GitHub: A Social Network for Programmers

Git is a decentralized version control system created by Linus Torvalds that is used by a number of open source projects, most notably perhaps the Linux kernel. GitHub is a new hosted Git repository service that’s being called a “social network” for programmers and with good reason. It also already has some high profile projects of its own on board: Ruby on Rails, Capistrano, Merb, Prototype and Scriptaculous, among others. “[GitHub is] the way SourceForge should have been,” gushed one beta tester.

Git decentralizes version control by giving each developer a local copy of the development history, and then changes are copied from repository to repository. Because Git makes it simple to fork and merge code, it makes the system ideally suited to collaborative development projects. But what really sets GitHub apart, is not that it uses Git, but how elegantly it pulls everything together around a set of core social networking ideas.

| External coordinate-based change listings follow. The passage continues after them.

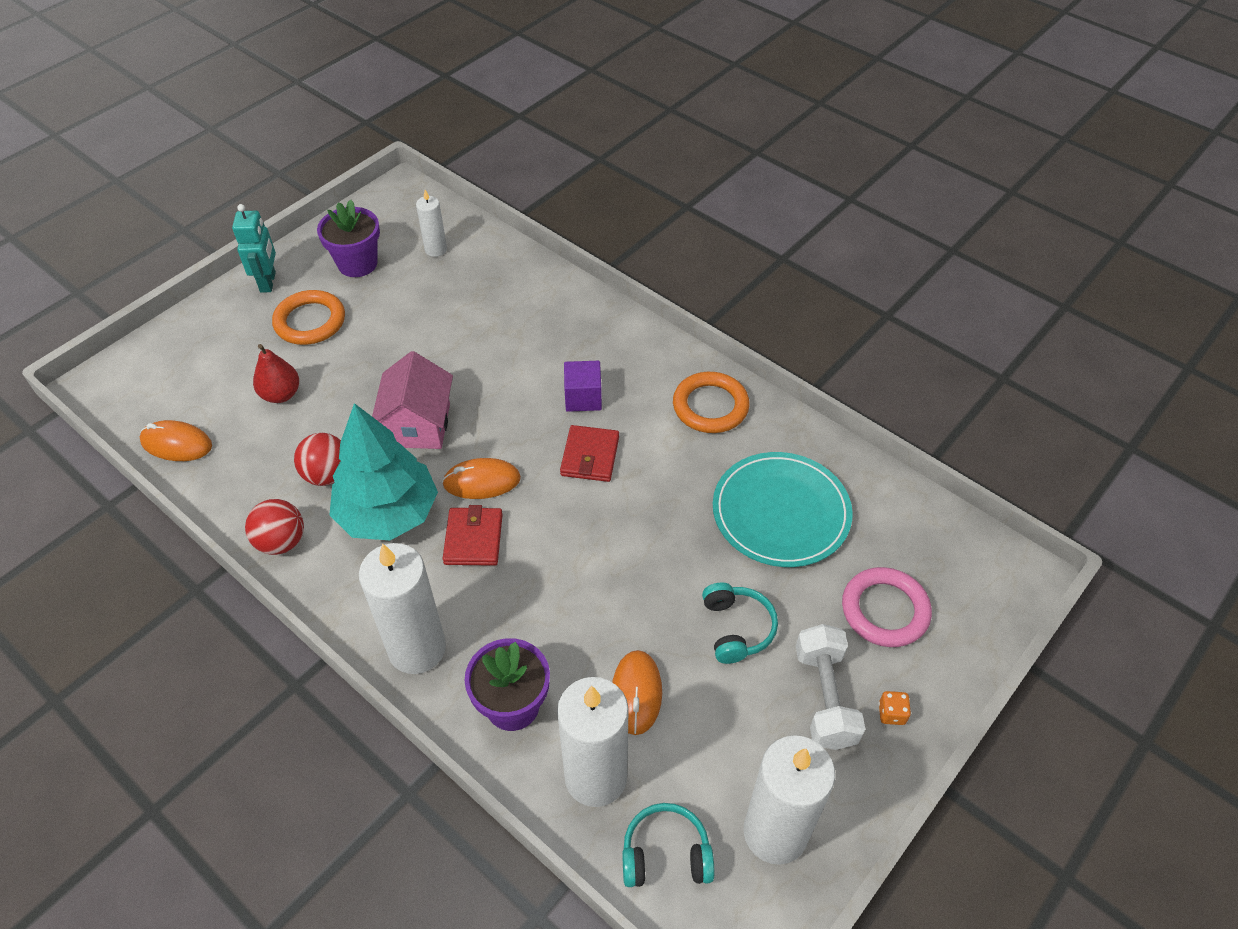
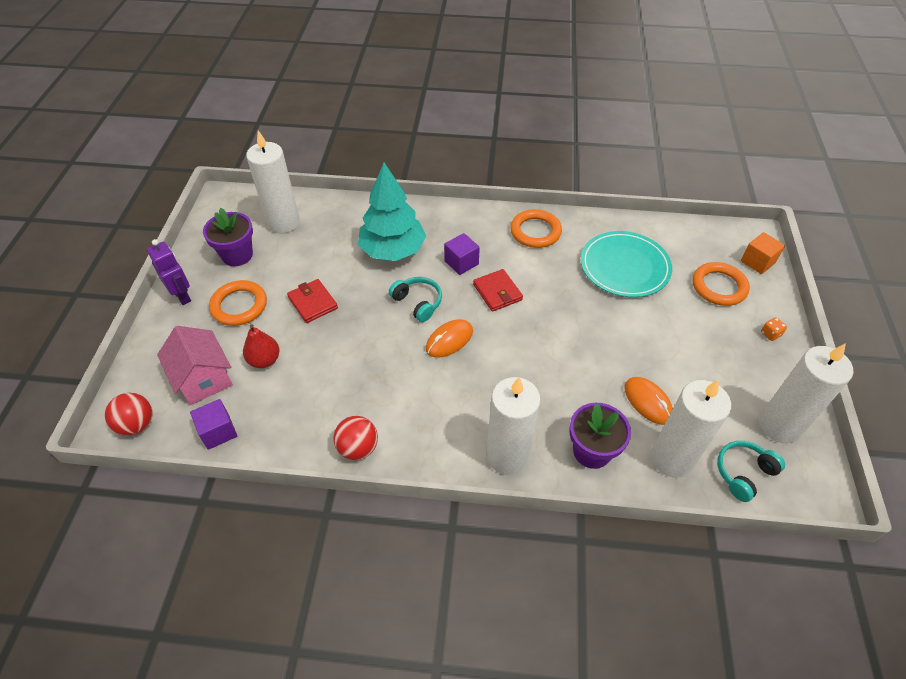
camera: 35 degrees left, 0 degrees up
orange mouse [140,420,212,461] -> purple cube [190,399,237,450]
turquoise robot [232,204,276,293] -> purple robot [147,239,191,305]
red ball [294,433,341,486] -> red ball moved to [105,393,152,436]
turquoise tree [329,403,438,540] -> turquoise tree moved to [358,163,426,261]
pink house [372,351,453,449] -> pink house moved to [157,326,233,405]
white candle [416,190,447,257] -> white candle [246,130,300,233], size x1.93
red wallet [443,505,503,566] -> red wallet moved to [287,279,338,323]
turquoise headphones [702,582,778,664] -> turquoise headphones moved to [389,277,442,322]
white dumbbell [796,624,865,750] -> none
pink ring [842,567,932,647] -> orange ring [692,262,750,306]
none -> orange cube [741,232,785,274]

Though GitHub is a pay service with a business model aimed squarely at commercial development shops in need of a secure, hosted, version control system, the company also offers a generous free package that would be suitable for many open source projects.

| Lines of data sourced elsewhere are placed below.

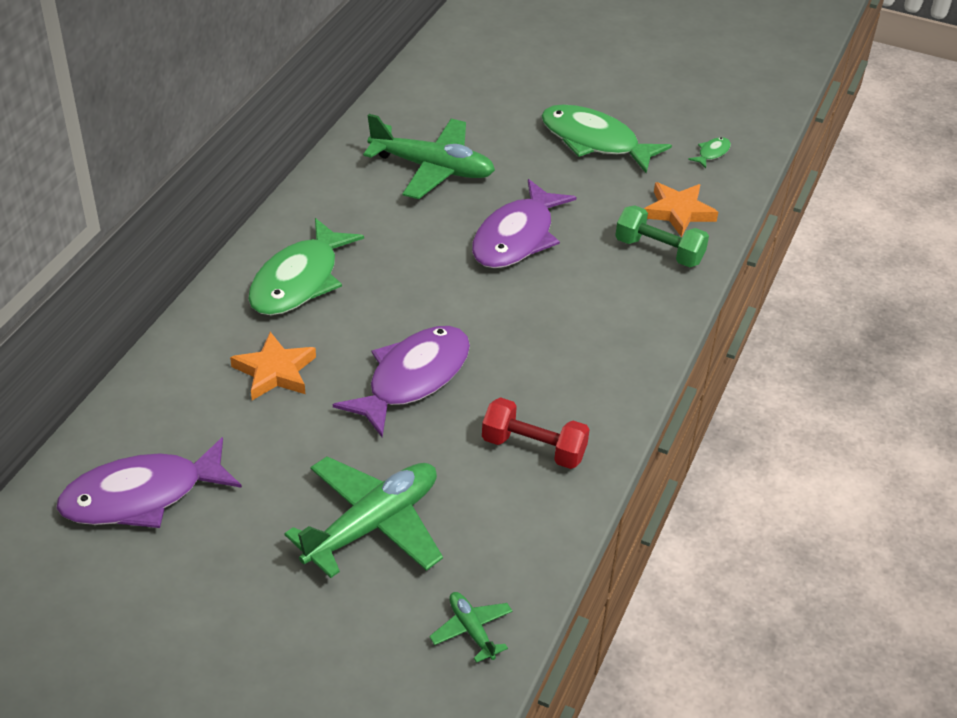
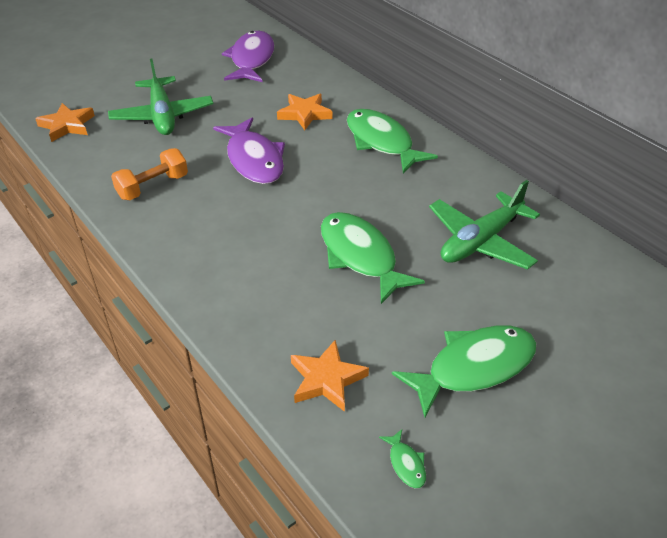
camera: 120 degrees right, 0 degrees up
green plane [429,592,513,663] -> orange star [35,103,95,142]
purple fish [472,179,577,268] -> green fish [321,212,425,304]
red dumbbell [482,397,590,469] -> orange dumbbell [111,148,188,200]
green dumbbell [615,205,709,267] -> none

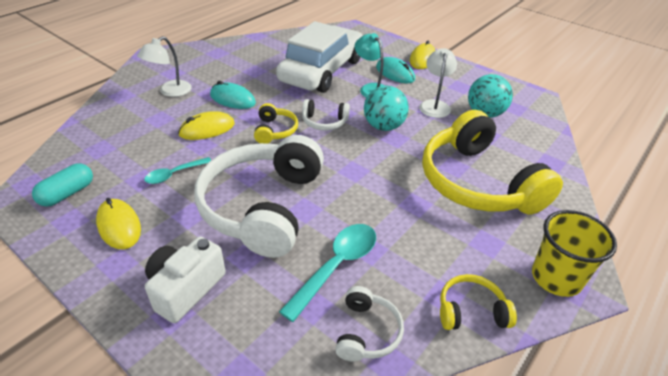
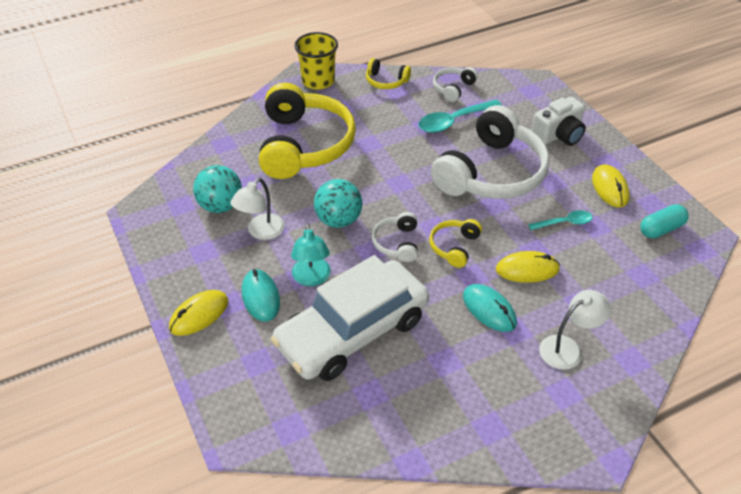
camera: 155 degrees left, 5 degrees up
white headphones [302,99,350,130] -> white headphones turned 120 degrees counterclockwise [372,212,418,262]

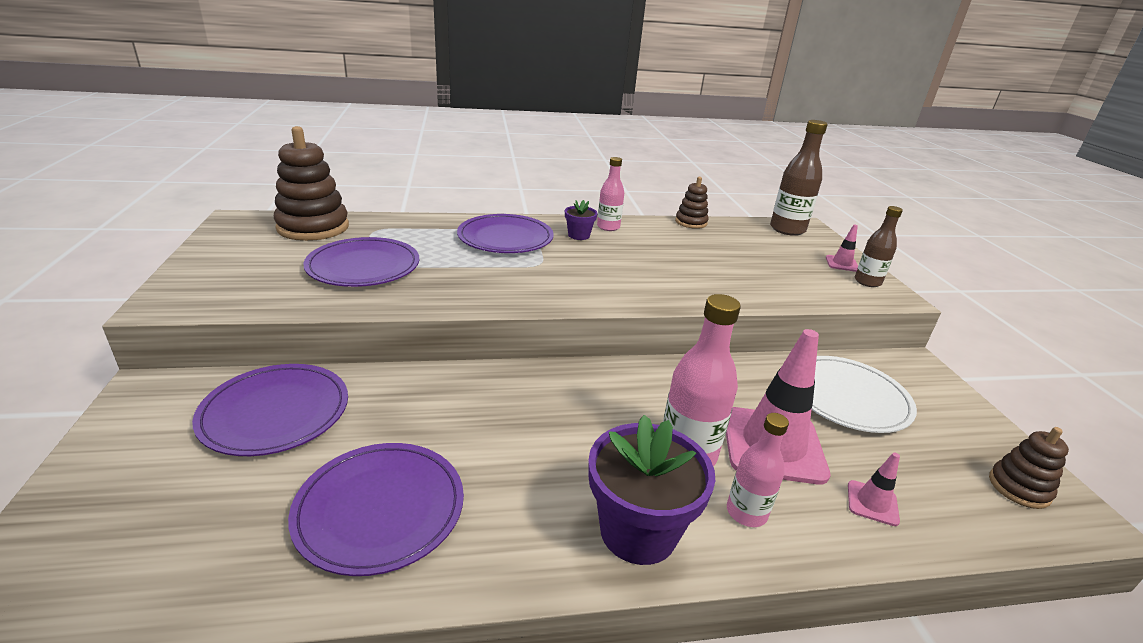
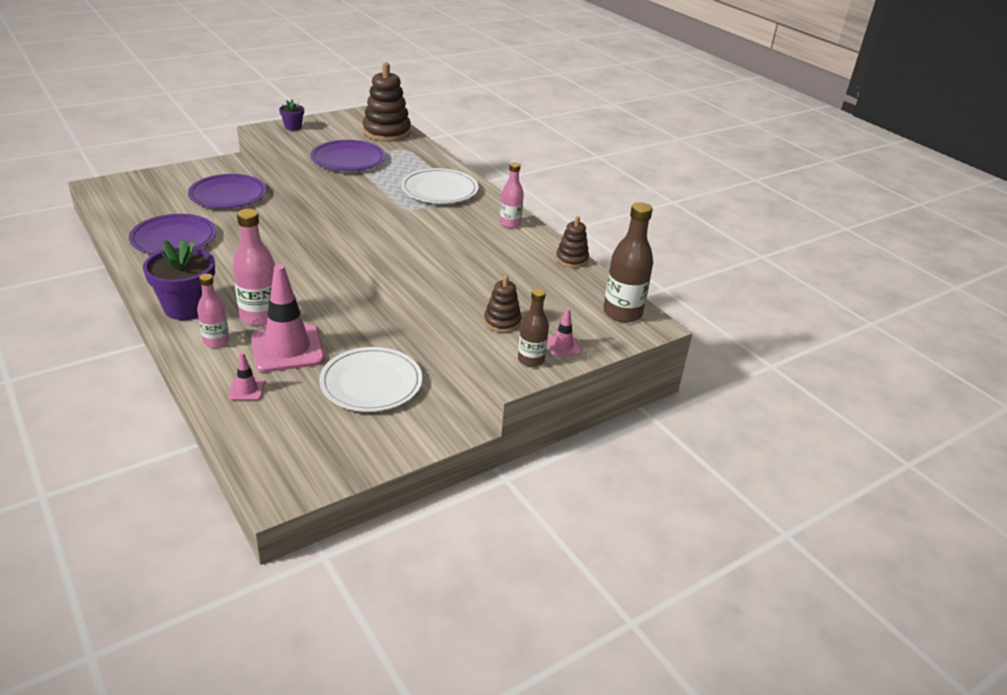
camera: 65 degrees right, 5 degrees up
purple plate [457,214,553,253] -> white plate [401,168,479,204]
purple flower pot [565,200,598,240] -> purple flower pot moved to [279,99,304,131]
brown stacking toy [989,427,1069,509] -> brown stacking toy moved to [484,275,521,333]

GitHub really comes together for most users when you start talking about the social features. Every user and project has a profile (here is one for co-founder Chris Wanstrath, and here is one for the Ruby on Rails project) which tracks progress and participation. Users and projects also have public activity feeds which display activity on public projects such as commits, comments, forks, etc.

Users have the option to follow specific developers or projects to keep tabs on their activity.

Some might wonder what the point of a centralized host for a decentralized, open source product really is — i.e., is not Git meant to be installed locally? As Peter Cooper points out, “If you just want one reason why Github is relevant, it’s because the Web interface provides the connection BETWEEN hosted projects and the forks of them. Hosting your own Git repository is not hard […] but co-ordinating efforts of forking and merging amongst people you don’t personally know is tough. With a system like Github, it becomes a lot easier.”

In other words, what makes GitHub special is the social aspects. With so many high profile projects already on board, it’s easy to imagine GitHub could be the next SourceForge.